(I’ve only just started Always Sometimes Monsters, so this isn’t a review. Not really even a first impression. More an observation about videogames in general.)
Always Sometimes Monsters is an, uh, life simulator or something. You walk around, talk to people, try to make ends meet, question your morality, etc. It’s like a more interactive take on the visual novel. Still heavy on narrative, with branching storylines and plenty of dialogue, but offering more of a chance to explore the world. One point early in the game struck a chord with me. It’s a simple, effective setup: You meet your elderly neighbor in the hallway as your leave your apartment building and she invites you over to have dinner. If you follow up on the offer, you and she can have a lovely conversation about your old significant others (hers actually died, you just broke up with yours). It’s a beautifully written scene with a certain human touch that resonated with me.
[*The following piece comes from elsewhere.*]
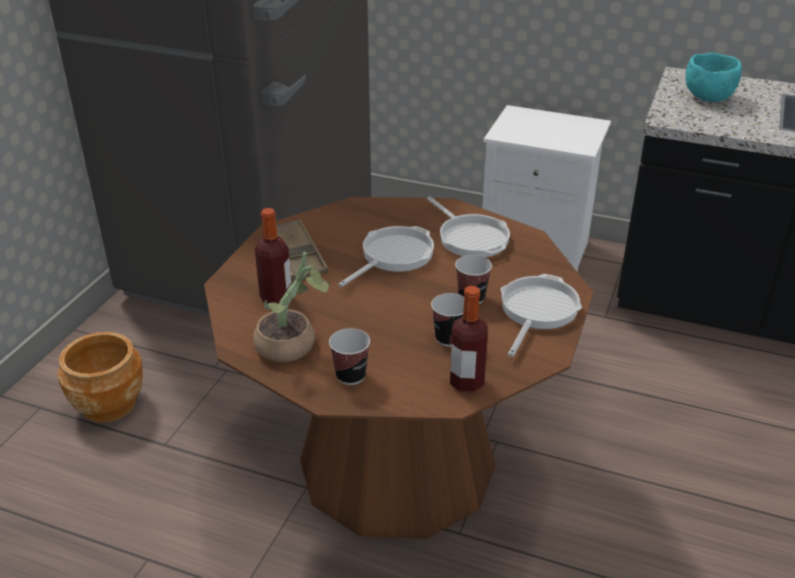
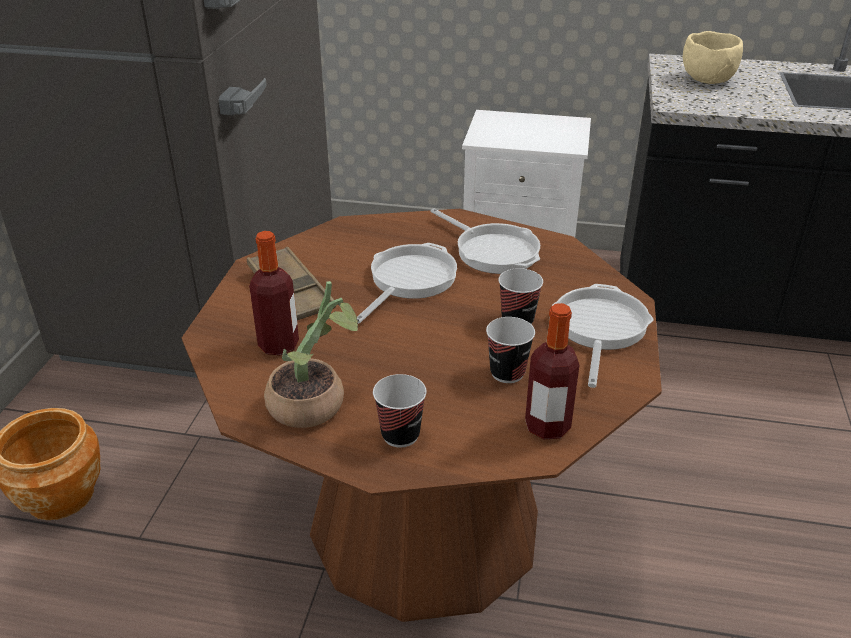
camera: 10 degrees left, 0 degrees up
turquoise bowl [685,52,742,102] -> beige bowl [683,31,743,84]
This rarely happens in videogames. When was the last time you played a game where you could sit down and have a pleasant conversation with an old woman? I can think of dozens of games about killing people in a jungle but I can think of so very few about making a new friend.
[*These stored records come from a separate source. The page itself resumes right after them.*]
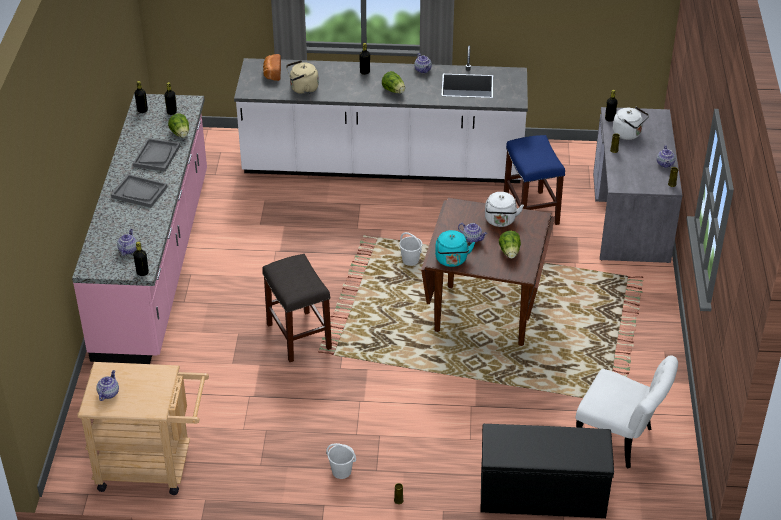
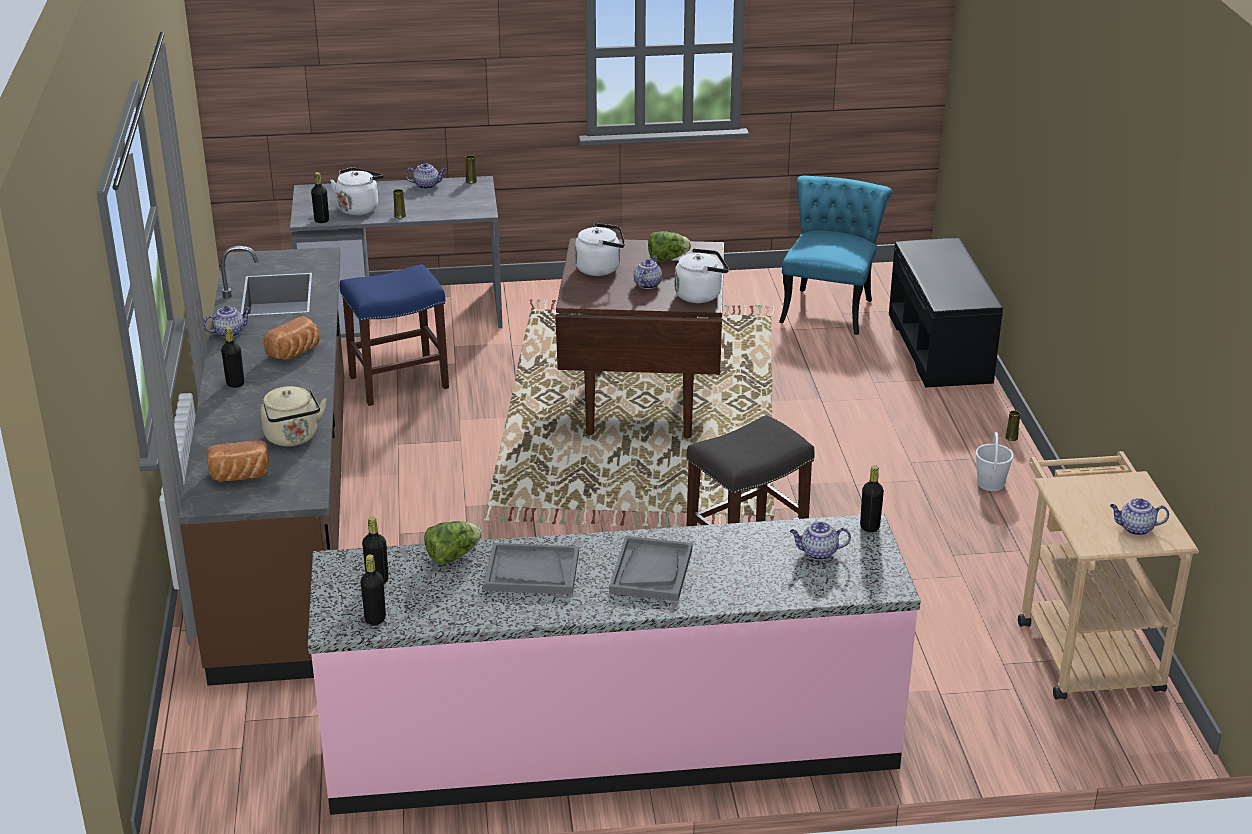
camera: 100 degrees left, 10 degrees down
white counter [234,45,528,183] -> brown counter [179,246,344,686]
lettuce [382,71,405,93] -> bread [263,316,320,360]
white bucket [399,232,422,266] -> none
turquoise kettle [435,230,475,267] -> white kettle [675,248,729,303]
white chair [575,355,678,469] -> turquoise chair [779,176,892,335]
Now, sure, early video games had to rely on simple gameplay mechanics because 1) technological restrictions and 2) that style of play is addicting and easy to pick up, making it more economically appealing to the producers. While it’s incredibly convenient for anybody to sit down at a computer and make a game nowadays, that second hurdle has yet to be overcome. The majority of mainstream games–with many variants, granted–are still at their core about shooting and hitting things.
We’re getting better, I know. The cinematic edge of modern gaming offers us a ton of opportunities to reach for this human touch. The Darkness, despite being largely of the “shooting and hitting things” persuasion, briefly pauses its mayhem to let you sit down and chill with your girlfriend for an evening. The emotional pull of The Last of Us is what really sold that game. Even the basic premise of Far Cry 4 involves the tear-jerk-worthy act of spreading your mother’s ashes in her home country. But those games still involve lots and lots of running around while shooting and hitting things.
There’s nothing essentially wrong with a game about running around while shooting and hitting things. The problem is almost every mainstream game boils down to that basic gameplay mechanic. I’d be really interested in seeing a conversation-with-old-lady simulator with Heavy Rain-level production values.